- [What the exercise asks]:
The full data must be written out exactly, with every line included.

[[ Data records open ]]

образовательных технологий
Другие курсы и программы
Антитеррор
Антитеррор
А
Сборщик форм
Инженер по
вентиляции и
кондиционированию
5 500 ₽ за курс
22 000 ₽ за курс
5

[[ Data records closed ]]

- [Written reply]:
образовательных технологий
Другие курсы и программы
Антитеррор
Антитеррор
А
Сборщик форм
Инженер по
вентиляции и
кондиционированию
5 500 ₽ за курс
22 000 ₽ за курс
5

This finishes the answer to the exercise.